Plus de 60 % des Québécois âgés de 18 à 24 ans vivent encore chez leurs parents. Ce phénomène s’amplifie au fil des ans pour toutes sortes de raisons sociologiques et économiques.

Agnès Gruda Agnès Gruda
La Presse

Mais il y a une catégorie de jeunes adultes qui n’ont pas le luxe de jouer les Tanguy. Ce sont les enfants de la DPJ, ceux qui ont atteint la majorité alors qu’ils étaient placés en famille ou en centre d’accueil. Et qui, la plupart du temps, se font montrer la porte le jour de leurs 18 ans.

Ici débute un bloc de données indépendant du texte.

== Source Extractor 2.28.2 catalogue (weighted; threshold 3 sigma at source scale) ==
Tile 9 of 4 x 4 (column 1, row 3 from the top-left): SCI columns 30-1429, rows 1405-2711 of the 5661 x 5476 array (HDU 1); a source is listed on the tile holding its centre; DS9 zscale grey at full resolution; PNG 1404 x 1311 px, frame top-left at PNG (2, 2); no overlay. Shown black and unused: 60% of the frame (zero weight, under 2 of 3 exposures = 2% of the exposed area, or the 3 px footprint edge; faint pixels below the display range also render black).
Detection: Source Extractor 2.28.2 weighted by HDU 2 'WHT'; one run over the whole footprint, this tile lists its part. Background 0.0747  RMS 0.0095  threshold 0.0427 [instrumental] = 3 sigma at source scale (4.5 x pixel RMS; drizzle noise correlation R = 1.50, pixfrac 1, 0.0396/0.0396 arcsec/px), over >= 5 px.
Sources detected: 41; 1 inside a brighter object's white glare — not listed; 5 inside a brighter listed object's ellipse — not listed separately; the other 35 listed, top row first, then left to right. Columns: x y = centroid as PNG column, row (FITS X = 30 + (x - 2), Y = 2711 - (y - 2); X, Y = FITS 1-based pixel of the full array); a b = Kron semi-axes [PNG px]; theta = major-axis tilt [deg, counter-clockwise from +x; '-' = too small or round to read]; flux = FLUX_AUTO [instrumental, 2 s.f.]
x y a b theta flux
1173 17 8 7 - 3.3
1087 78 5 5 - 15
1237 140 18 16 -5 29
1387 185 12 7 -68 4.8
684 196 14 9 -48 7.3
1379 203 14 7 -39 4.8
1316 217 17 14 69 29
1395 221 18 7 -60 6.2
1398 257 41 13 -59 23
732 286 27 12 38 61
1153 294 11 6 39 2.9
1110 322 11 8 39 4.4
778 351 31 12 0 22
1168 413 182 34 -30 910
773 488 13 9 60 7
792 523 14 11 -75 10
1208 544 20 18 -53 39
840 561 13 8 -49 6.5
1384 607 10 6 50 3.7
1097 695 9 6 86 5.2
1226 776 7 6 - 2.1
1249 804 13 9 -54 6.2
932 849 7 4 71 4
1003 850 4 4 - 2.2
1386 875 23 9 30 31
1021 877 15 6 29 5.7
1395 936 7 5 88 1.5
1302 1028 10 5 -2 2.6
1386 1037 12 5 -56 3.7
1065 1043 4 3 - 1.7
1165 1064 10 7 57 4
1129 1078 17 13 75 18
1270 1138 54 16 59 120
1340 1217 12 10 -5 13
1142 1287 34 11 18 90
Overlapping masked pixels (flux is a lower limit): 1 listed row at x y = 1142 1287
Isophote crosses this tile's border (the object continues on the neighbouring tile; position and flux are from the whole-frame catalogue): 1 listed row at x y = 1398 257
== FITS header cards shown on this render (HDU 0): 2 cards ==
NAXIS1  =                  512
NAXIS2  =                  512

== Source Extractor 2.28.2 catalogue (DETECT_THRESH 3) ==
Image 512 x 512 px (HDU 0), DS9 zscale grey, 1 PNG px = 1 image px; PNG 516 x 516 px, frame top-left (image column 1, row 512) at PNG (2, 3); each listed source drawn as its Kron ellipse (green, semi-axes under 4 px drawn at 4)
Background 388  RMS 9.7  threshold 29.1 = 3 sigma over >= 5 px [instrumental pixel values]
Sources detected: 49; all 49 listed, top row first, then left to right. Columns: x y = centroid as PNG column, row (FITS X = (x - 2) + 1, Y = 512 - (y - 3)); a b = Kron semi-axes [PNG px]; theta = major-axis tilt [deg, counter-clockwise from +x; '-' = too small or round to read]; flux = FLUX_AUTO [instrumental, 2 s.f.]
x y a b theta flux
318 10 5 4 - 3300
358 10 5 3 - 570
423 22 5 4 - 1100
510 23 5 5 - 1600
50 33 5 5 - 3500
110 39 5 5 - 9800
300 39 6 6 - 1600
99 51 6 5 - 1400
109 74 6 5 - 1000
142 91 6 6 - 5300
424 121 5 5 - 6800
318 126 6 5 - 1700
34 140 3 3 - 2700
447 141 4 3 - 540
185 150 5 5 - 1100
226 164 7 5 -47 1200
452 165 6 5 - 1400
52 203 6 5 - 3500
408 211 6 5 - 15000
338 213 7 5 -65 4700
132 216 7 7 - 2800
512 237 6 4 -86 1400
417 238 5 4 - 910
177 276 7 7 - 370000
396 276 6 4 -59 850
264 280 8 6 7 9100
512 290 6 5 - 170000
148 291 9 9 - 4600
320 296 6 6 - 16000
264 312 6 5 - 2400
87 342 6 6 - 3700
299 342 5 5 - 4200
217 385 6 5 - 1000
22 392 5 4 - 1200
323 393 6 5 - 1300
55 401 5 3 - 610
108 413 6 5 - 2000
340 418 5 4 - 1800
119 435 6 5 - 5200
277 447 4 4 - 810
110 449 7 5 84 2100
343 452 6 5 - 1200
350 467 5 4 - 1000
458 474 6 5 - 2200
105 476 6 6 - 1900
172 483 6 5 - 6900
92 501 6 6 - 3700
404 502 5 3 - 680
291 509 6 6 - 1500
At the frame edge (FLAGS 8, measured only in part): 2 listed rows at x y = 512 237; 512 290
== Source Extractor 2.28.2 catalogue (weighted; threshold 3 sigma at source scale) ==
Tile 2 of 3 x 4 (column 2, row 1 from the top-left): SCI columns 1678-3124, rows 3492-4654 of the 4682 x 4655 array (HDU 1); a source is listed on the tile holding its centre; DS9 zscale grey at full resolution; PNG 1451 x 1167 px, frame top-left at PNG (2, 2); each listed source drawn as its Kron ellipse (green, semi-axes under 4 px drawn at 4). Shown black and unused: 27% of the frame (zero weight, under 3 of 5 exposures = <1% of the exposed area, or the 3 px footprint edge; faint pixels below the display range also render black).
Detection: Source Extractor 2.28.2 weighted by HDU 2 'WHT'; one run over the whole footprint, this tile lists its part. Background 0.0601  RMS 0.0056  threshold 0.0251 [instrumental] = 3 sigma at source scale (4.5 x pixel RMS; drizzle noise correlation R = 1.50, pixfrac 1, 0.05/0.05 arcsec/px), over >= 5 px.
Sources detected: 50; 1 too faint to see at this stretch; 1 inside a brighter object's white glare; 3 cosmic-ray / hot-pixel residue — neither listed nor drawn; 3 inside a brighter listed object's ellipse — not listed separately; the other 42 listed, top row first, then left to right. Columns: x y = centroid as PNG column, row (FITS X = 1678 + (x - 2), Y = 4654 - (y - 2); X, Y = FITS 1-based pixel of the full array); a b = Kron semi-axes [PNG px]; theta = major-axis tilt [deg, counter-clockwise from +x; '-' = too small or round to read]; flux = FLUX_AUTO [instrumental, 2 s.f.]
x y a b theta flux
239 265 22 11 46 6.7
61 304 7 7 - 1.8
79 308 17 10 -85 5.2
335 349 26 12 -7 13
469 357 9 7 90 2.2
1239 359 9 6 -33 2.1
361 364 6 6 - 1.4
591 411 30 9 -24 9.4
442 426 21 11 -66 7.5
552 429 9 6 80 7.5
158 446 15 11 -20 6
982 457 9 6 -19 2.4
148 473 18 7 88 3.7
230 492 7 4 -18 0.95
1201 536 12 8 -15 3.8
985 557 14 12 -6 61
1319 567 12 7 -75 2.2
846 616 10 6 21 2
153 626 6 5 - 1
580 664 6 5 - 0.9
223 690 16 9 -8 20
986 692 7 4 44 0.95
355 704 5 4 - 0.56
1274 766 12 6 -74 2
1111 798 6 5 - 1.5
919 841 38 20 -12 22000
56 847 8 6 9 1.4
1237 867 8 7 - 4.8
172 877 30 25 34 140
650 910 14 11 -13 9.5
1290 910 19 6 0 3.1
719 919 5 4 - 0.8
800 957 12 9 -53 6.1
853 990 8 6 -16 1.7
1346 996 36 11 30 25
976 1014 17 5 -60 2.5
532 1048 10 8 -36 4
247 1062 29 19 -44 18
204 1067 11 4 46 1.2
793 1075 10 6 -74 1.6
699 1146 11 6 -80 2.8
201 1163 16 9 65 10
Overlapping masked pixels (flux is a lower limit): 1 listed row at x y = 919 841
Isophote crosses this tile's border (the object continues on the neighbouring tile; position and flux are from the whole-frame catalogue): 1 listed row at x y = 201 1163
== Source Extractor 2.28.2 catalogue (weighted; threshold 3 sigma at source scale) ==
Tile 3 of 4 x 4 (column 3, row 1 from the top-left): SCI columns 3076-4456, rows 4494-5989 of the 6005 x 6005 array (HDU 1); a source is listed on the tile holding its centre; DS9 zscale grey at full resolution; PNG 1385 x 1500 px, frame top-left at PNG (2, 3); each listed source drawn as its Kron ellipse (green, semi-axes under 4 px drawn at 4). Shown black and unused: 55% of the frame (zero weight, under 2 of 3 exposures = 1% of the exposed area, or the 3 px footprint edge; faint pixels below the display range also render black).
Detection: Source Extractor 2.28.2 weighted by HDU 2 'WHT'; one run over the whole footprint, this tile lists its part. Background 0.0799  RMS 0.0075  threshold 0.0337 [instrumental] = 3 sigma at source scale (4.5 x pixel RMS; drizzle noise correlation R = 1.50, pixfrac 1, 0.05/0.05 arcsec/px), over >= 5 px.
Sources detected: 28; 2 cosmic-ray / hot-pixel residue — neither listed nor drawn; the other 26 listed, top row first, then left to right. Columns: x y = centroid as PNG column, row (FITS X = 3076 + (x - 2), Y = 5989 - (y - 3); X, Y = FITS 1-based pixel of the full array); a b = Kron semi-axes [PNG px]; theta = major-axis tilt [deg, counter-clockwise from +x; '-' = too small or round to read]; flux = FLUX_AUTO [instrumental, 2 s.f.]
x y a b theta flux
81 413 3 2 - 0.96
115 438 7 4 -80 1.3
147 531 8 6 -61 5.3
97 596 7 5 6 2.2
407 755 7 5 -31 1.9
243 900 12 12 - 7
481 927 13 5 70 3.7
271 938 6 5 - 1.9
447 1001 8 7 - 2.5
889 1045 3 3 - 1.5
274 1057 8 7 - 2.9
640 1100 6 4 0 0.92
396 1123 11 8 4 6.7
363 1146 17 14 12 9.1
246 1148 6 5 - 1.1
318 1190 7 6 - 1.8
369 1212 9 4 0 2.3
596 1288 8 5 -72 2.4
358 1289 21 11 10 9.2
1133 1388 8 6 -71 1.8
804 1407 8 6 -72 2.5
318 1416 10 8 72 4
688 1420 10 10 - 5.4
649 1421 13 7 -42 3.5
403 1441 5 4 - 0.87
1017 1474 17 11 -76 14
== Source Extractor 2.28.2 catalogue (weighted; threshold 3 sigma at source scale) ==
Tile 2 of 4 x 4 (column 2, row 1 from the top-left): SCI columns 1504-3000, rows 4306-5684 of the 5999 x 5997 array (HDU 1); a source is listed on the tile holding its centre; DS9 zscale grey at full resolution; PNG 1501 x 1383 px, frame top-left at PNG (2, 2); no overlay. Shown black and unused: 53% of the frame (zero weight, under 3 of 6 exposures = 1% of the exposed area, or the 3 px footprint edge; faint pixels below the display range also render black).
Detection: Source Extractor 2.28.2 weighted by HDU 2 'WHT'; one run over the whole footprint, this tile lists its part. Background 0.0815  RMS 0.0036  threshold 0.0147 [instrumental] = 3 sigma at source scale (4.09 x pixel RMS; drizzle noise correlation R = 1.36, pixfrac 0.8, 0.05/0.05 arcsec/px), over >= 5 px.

Que ces jeunes forcément plus fragiles que la moyenne soient laissés à eux-mêmes à un âge où l’on a peut-être atteint la majorité, mais pas la maturité d’un adulte, est aberrant. Que cette pratique n’ait pas été formellement suspendue en pleine pandémie, comme c’est le cas ailleurs au Canada, est carrément révoltant.

Quand on a vécu une partie de sa vie en institution, qu’on n’a pas de parents sur qui compter, l’atterrissage dans le monde des adultes est périlleux. Imaginez ça en plein code rouge !

À ce sujet, Québec répond qu’un article de la loi permet aux jeunes qui le souhaitent de prolonger la tutelle de l’État. Soit. Mais dans la vraie vie, cette disposition, qui consiste à déplacer les jeunes majeurs vers des ressources qui n’ont pas toujours les moyens de les accueillir, est peu utilisée. Entre ça et décréter une mesure d’exception pour raisons sanitaires, il y a un monde.

* * *

Comme l’a documenté un groupe de chercheurs dans l’Étude sur le devenir des jeunes placés (EDJeP), qui suit depuis deux ans un millier de ces « ex » de la DPJ, l’atterrissage dans la vie autonome est brutal. Ainsi, 20 % de ces jeunes ont connu au moins un épisode d’itinérance. À 19 ans, à peine le quart ont leur diplôme d’études secondaires. Mal préparés, mal soutenus, beaucoup tombent dans le vide.

Dans un nouveau volet de la recherche publié cette semaine, l’EDJeP démontre qu’étendre le soutien de l’État à ceux qui le souhaitent jusqu’à l’âge de 21 ans serait rentable, humainement et économiquement.

PHOTO PATRICK SANFAÇON, ARCHIVES LA PRESSE

« Ces jeunes ont beaucoup d’espoir, mais souvent, on écrase leurs rêves » résume Jessica Côté-Guimond, assistante de recherche.

L’étude se base sur un programme de protection prolongée expérimenté sur une base volontaire en Californie. Pour chaque année de durée du programme, le taux de diplomation augmente de 8 %. Le taux d’itinérance baisse de moitié.

En fin de compte, estiment les chercheurs, chaque dollar investi rapporte 1,41 $ à l’État. Parce que les jeunes qui s’intègrent à la société paient taxes et impôts. Et coûtent moins cher en assistance sociale.

Un programme semblable existe en France et en Ontario. Au Québec, le filet « post-DPJ » est minimaliste. Un programme de qualification, récemment élargi, s’arrête à 19 ans.

Comme le raconte Jessica Côté-Guimond, qui a vécu 20 placements dans sa jeunesse et qui participe aujourd’hui à l’EDJeP à titre d’assistante de recherche, l’entrée dans la vie autonome est bourrée d’obstacles. La majorité des jeunes qui essaient de terminer l’école secondaire n’ont pas droit aux programmes de prêts et bourses. Plusieurs abandonnent faute d’argent.

« Ces jeunes ont beaucoup d’espoir, mais souvent, on écrase leurs rêves », résume-t-elle.

* * *

Soulignons en passant que l’EDJeP permet, pour la première fois depuis 30 ans, de vérifier ce que deviennent les anciens protégés de la DPJ.

Et le portrait est troublant.

Comment se fait-il que les 2000 jeunes qui quittent la tutelle de l’État chaque année aient un taux de diplomation aussi bas ? Manifestement, il y a quelque chose qui ne tourne pas rond.

La commission Laurent abordera sûrement ces questions dans son rapport dont la publication a été reportée de cinq mois. Mais en attendant, rien n’interdit d’agir. Ne serait-ce qu’en décrétant un moratoire « pandémique », un vrai, pour les jeunes « placés » au seuil de la majorité.